While the EDI document formats themselves vary, SFTP is often the transport layer that moves those files between organizations.


Common EDI documents include:

  • Purchase orders

  • Invoices

  • Shipping notices

  • Inventory updates

  • Product information

  • Forecasting data


This makes SFTP a critical part of many supply chains.



Use case #2: EDI between business partners

Imagine two companies exchanging EDI documents. One organization generates EDI files automatically, while the receiving organization consumes the data through its preferred integration platform.
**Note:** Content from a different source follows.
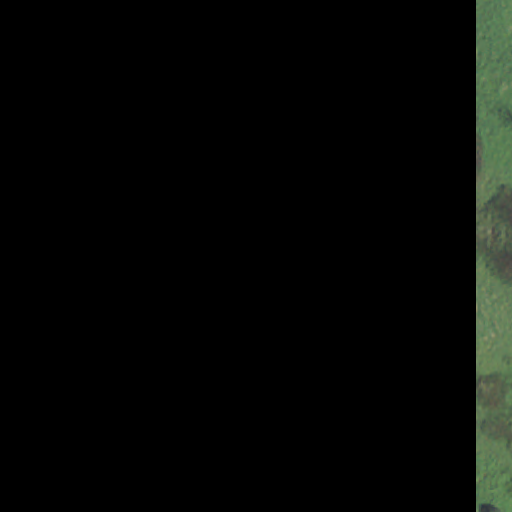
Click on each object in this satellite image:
road: (174, 285)
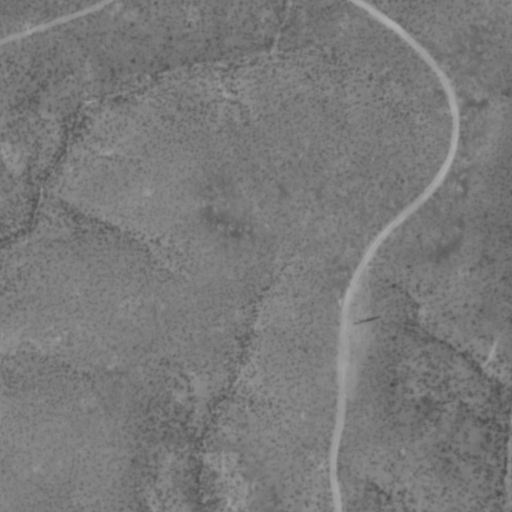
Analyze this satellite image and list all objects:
road: (387, 229)
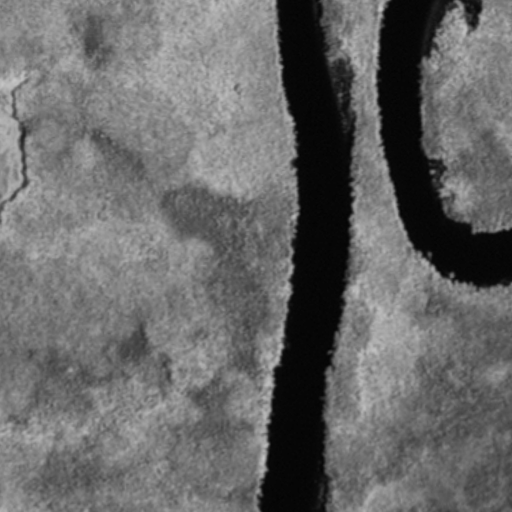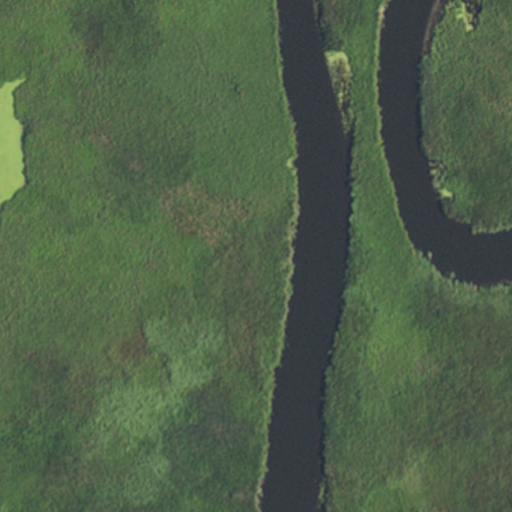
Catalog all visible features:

The transport layer becomes largely invisible, while SFTP provides secure and reliable delivery.


Example workflow:

  1. Company A exports EDI files

  2. Files are uploaded to Cloud SFTP

  3. Company B retrieves files automatically using web hooks and REST API

  4. Internal systems process the documents


ERP → EDI Export → Cloud SFTP → Import Service → Internal Systems


Benefits include:

  • Secure business file exchange

  • Reliable delivery

  • Clear separation of responsibilities

  • Reduced integration complexity

  • Strong compatibility across vendors


SFTP and API integrations often coexist

One common misconception is that companies must choose between APIs and SFTP. In reality, many modern integrations use both simultaneously.
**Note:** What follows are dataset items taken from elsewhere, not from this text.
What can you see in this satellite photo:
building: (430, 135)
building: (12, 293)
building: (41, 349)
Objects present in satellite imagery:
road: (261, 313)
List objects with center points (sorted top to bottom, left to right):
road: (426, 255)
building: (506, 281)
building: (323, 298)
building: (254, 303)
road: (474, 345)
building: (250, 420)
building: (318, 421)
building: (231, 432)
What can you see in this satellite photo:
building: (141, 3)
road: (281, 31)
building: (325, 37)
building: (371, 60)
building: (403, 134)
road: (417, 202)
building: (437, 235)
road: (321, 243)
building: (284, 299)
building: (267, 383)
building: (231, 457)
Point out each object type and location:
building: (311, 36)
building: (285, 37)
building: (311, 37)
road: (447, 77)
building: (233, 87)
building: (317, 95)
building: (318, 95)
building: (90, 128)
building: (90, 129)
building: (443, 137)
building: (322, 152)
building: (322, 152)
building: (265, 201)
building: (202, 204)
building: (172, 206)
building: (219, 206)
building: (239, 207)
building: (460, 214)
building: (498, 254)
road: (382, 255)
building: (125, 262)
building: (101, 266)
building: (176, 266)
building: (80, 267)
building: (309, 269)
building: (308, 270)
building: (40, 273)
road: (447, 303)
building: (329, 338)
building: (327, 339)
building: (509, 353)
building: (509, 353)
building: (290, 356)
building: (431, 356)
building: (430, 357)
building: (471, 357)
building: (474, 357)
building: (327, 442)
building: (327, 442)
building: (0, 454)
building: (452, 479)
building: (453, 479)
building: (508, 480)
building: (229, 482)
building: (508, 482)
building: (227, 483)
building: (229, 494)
Files are excellent for moving large datasets, while APIs are excellent for triggering actions and consuming processed information.
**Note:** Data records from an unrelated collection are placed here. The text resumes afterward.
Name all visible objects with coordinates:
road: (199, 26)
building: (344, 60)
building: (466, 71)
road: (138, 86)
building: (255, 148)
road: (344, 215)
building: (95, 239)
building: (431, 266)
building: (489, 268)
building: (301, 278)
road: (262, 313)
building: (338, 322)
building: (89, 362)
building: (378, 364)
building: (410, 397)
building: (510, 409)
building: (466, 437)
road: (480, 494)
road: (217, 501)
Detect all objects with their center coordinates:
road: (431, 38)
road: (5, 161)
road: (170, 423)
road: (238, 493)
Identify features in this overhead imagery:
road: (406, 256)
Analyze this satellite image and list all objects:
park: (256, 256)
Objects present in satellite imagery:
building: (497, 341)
Modern hybrid workflows often use:

  • SFTP for file delivery

  • APIs for orchestration

  • Webhooks for notifications

  • Automation for processing


This creates highly scalable integration architectures.


For more examples:

https://ftpgrid.com/tutorials/automate-secure-sftp-transfers/



Use case #3: Distributing product catalogs to customers

Many businesses need to provide large datasets to customers, suppliers or partners. Product catalogs are a great example because they often contain thousands of records and change frequently.


Rather than maintaining dozens of custom integrations, companies can publish updated files through SFTP and allow customers to retrieve them automatically.


Example workflow:

  1. Product catalog generated daily

  2. File uploaded to Cloud SFTP

  3. Customers retrieve updates automatically

  4. Customer systems import new products


ERP → Cloud SFTP → Customer Import Systems


Benefits include:

  • Scalable customer distribution

  • Automated updates

  • Reduced support burden

  • Vendor-neutral delivery

  • Secure access control


Why managed Cloud SFTP is increasingly popular

Historically, companies often maintained their own SFTP servers. While technically straightforward, operational complexity grows surprisingly quickly as integrations scale.


Managed SFTP infrastructure removes many of the operational concerns while preserving the flexibility of file-based integrations.


Typical advantages include:

  • Managed infrastructure

  • Scalable storage

  • User management

  • Auditability

  • Secure authentication

  • Operational transparency


Explore:


/cloud-sftp/managed/

/cloud-sftp/service/

/cloud-sftp/storage/



Security matters in business file exchange

The files exchanged between organizations often contain commercially sensitive information. Security therefore becomes a fundamental requirement rather than a nice-to-have feature.


Modern SFTP environments typically provide strong security controls while remaining operationally simple.


Important security considerations include:

  • Encryption in transit

  • SSH key authentication

  • Access control

  • Audit logging

  • Partner isolation

  • Compliance support


For a deeper comparison:


https://ftpgrid.com/tutorials/why-businesses-are-replacing-ftp-with-sftp/

https://ftpgrid.com/tutorials/sftp-vs-ftps/



Final thoughts

Despite constant discussion about APIs and cloud-native architectures, business file exchange remains one of the most important integration patterns in modern infrastructure.


ERP systems still export files.

EDI systems still exchange documents.

Customers still consume product catalogs.

Partners still share business data.


The difference is that today these workflows increasingly rely on secure, managed and scalable SFTP infrastructure.


And for many organizations, that makes Cloud SFTP one of the simplest and most reliable ways to connect systems, partners and customers.